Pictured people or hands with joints
= = = = = = =

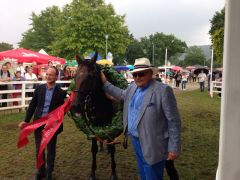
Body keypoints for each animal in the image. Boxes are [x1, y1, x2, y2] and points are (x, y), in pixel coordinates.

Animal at [71, 52, 119, 180]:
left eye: (91, 76)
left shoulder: (111, 123)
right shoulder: (92, 125)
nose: (76, 106)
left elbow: (113, 148)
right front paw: (92, 173)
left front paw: (113, 172)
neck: (100, 102)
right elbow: (93, 149)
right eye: (75, 75)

= = = = = = =

REQUIRED ACTION
Would you copy every entry exactly as it stands, leaving out the pictures?

WRITTEN SOLUTION
Body keypoints for each animal in the image. Boxes are [x1, y1, x2, y2] and points are (x, y), in pixel coordinates.

Animal at [71, 52, 119, 180]:
left eye: (91, 76)
left shoulder: (111, 123)
right shoulder: (92, 125)
nose: (76, 106)
left elbow: (113, 148)
right front paw: (92, 173)
left front paw: (113, 172)
neck: (100, 102)
right elbow: (93, 149)
right eye: (75, 75)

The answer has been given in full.